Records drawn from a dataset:
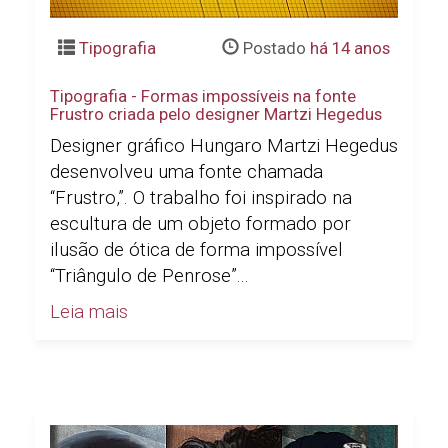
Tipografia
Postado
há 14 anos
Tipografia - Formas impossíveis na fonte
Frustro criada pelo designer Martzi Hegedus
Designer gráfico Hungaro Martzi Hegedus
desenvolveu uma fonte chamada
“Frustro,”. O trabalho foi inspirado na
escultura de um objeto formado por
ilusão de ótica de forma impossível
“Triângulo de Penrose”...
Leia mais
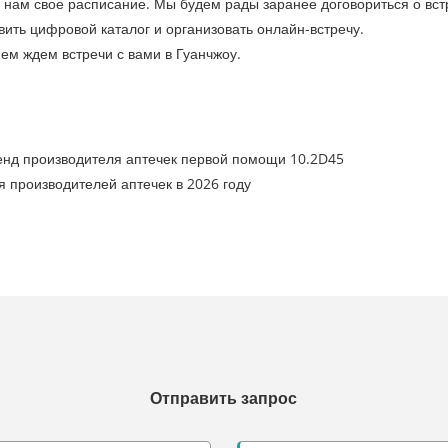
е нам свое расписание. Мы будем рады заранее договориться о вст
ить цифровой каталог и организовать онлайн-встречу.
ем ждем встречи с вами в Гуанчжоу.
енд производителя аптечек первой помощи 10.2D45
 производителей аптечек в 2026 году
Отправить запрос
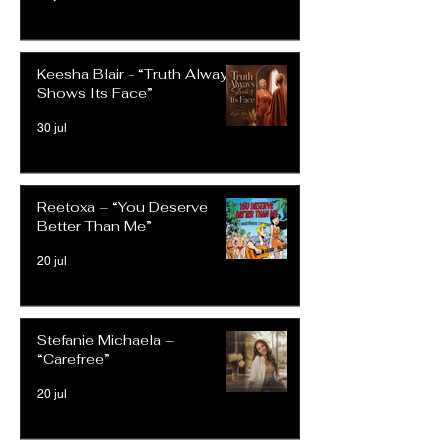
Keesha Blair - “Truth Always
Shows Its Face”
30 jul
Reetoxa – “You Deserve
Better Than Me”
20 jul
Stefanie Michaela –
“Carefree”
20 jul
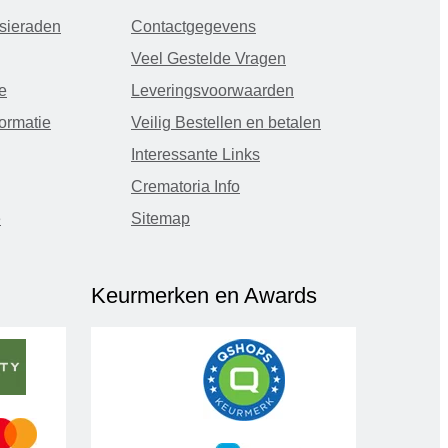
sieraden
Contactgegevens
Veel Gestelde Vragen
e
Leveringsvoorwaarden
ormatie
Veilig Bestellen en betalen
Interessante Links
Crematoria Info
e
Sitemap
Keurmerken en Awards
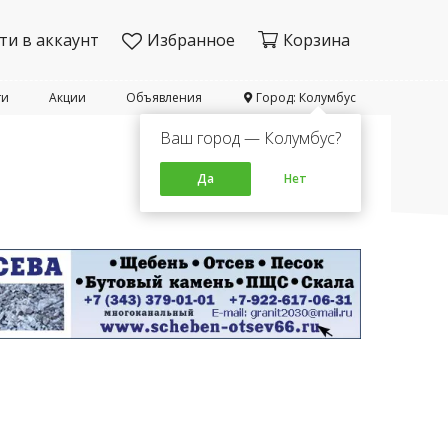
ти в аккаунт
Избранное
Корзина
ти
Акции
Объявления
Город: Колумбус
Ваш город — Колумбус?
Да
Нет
==
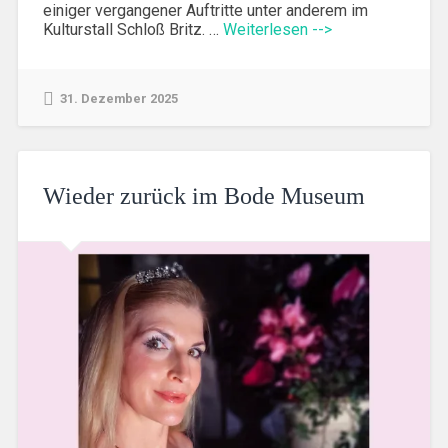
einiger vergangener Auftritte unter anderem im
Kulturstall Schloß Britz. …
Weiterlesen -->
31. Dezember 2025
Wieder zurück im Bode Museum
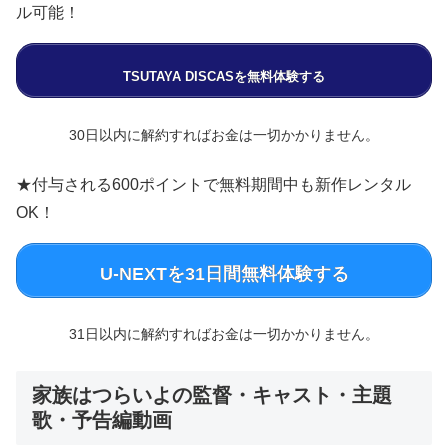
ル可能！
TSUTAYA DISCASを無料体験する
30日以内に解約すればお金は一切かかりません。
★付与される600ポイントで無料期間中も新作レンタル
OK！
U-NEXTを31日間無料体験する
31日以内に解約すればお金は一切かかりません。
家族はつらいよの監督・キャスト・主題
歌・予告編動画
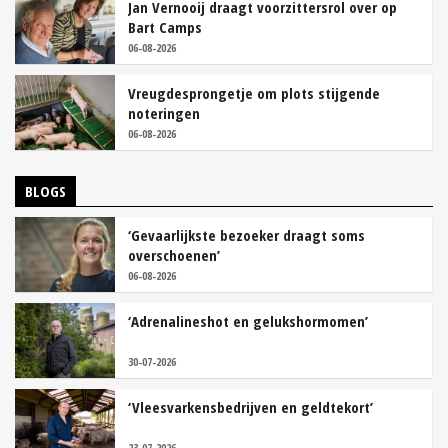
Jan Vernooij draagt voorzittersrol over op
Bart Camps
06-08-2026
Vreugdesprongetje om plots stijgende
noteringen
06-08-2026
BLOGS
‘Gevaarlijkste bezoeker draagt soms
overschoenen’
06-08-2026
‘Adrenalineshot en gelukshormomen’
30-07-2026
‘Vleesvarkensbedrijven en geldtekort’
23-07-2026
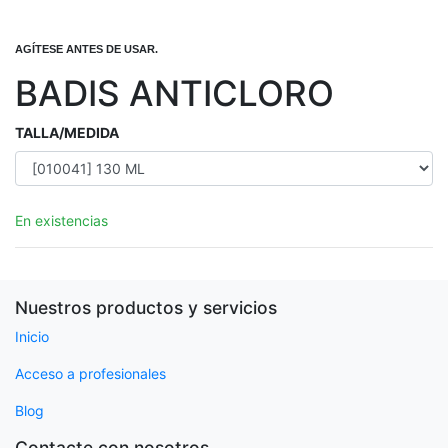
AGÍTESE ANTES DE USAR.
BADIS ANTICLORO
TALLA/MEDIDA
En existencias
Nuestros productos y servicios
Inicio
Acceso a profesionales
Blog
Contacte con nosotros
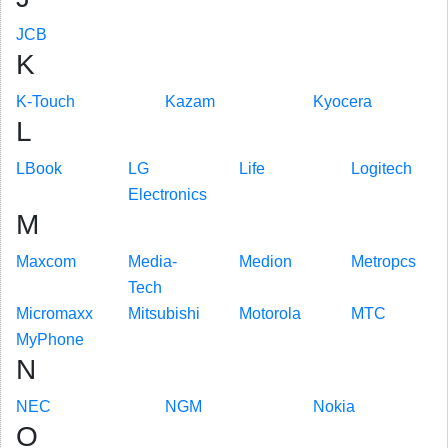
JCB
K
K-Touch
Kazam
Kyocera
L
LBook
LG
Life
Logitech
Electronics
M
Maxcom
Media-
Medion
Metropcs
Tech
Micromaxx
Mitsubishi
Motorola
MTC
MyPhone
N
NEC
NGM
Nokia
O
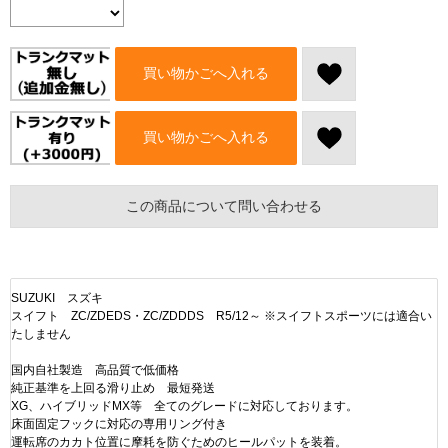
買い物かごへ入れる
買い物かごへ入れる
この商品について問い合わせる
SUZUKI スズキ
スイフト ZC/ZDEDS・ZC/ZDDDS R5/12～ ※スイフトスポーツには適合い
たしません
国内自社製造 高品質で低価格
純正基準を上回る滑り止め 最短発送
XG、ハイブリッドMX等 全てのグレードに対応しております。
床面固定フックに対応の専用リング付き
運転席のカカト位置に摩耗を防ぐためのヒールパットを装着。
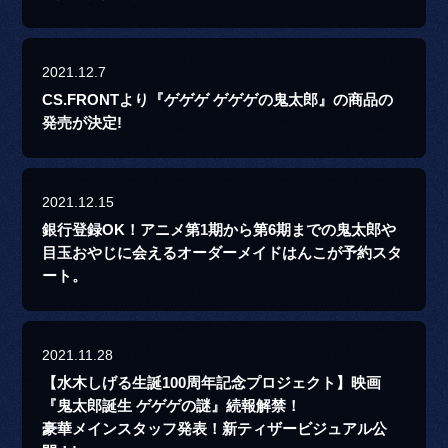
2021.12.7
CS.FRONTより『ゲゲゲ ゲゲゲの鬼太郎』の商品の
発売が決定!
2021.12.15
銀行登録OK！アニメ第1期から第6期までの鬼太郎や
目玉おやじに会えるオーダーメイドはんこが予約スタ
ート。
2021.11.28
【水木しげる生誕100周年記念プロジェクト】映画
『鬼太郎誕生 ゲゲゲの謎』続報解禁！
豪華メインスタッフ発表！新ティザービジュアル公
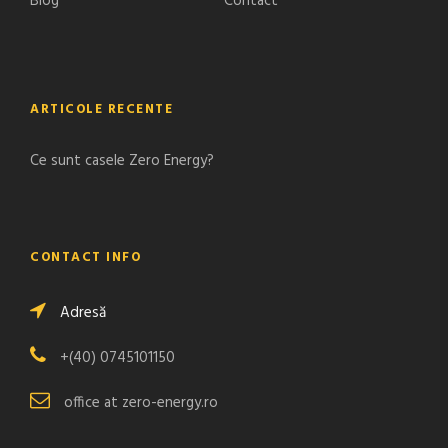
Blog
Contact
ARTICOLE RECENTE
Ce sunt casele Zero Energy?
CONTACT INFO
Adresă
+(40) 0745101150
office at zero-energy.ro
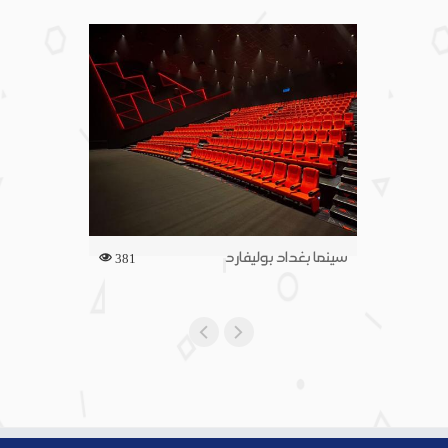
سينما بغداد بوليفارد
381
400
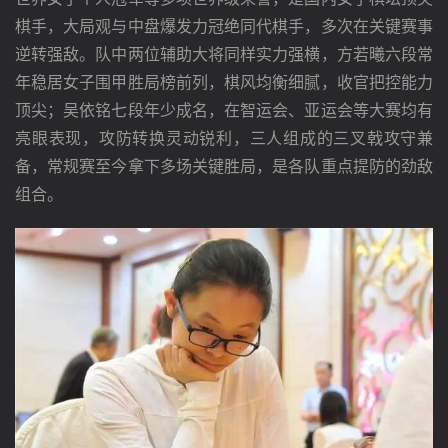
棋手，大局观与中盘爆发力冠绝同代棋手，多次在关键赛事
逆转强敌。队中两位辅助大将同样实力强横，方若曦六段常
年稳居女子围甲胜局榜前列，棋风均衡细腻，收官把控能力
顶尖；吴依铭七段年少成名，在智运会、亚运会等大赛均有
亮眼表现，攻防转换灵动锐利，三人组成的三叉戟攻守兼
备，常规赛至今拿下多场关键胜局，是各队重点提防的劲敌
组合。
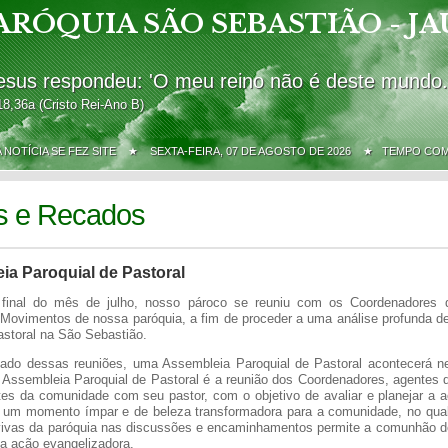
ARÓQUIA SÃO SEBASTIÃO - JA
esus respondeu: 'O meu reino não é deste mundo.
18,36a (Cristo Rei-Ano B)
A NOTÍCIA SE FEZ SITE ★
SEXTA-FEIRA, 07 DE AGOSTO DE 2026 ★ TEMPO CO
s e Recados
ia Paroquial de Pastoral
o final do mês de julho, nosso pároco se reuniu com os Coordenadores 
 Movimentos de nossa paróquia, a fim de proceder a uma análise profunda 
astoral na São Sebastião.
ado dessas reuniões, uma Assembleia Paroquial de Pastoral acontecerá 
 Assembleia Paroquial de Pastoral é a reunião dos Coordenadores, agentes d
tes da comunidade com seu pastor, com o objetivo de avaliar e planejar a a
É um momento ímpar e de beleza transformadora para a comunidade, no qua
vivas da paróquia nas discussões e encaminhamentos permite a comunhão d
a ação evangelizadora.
==
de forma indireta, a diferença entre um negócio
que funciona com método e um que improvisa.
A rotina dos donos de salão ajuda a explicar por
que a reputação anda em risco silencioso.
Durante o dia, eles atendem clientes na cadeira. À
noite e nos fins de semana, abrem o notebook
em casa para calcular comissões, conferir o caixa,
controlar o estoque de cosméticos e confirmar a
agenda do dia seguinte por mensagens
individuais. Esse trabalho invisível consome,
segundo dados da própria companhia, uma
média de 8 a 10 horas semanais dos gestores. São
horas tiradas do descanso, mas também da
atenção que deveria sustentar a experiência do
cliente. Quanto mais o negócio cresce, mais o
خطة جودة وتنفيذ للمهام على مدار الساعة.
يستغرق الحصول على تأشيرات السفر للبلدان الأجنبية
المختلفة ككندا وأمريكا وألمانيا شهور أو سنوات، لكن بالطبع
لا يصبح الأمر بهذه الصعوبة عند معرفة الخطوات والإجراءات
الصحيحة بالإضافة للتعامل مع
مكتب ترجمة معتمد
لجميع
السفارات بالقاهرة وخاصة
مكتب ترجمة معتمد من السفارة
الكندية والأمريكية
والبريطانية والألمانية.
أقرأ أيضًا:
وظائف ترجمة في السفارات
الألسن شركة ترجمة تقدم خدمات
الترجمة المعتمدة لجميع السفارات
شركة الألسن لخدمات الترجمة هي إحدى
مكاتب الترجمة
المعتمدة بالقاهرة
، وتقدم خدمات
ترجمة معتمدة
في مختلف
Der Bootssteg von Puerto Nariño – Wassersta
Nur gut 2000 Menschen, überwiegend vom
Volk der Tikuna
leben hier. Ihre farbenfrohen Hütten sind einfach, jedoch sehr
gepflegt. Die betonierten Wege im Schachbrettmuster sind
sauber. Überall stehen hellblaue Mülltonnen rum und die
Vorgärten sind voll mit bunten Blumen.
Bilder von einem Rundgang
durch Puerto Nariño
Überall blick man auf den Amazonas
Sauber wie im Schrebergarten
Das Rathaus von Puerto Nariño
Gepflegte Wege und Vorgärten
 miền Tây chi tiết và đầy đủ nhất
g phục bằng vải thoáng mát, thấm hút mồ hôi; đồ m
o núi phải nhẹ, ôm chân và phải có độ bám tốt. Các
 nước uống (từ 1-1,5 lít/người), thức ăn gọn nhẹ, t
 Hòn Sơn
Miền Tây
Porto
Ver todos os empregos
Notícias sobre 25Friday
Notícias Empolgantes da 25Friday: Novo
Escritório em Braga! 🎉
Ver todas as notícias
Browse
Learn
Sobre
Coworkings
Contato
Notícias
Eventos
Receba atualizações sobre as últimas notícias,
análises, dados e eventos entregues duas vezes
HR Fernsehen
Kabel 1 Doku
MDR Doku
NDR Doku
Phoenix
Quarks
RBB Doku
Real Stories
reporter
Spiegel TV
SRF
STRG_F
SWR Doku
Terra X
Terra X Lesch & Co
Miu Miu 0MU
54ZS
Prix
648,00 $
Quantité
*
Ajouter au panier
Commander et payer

= Task objective =
Above are the records. Copy the lines beginning at the one that has "ترجمة معتمدة" and ending with the one that has "o núi phải nhẹ, ôm", unchanged.

= Response area =
ترجمة معتمدة
في مختلف
Der Bootssteg von Puerto Nariño – Wassersta
Nur gut 2000 Menschen, überwiegend vom
Volk der Tikuna
leben hier. Ihre farbenfrohen Hütten sind einfach, jedoch sehr
gepflegt. Die betonierten Wege im Schachbrettmuster sind
sauber. Überall stehen hellblaue Mülltonnen rum und die
Vorgärten sind voll mit bunten Blumen.
Bilder von einem Rundgang
durch Puerto Nariño
Überall blick man auf den Amazonas
Sauber wie im Schrebergarten
Das Rathaus von Puerto Nariño
Gepflegte Wege und Vorgärten
 miền Tây chi tiết và đầy đủ nhất
g phục bằng vải thoáng mát, thấm hút mồ hôi; đồ m
o núi phải nhẹ, ôm chân và phải có độ bám tốt. Các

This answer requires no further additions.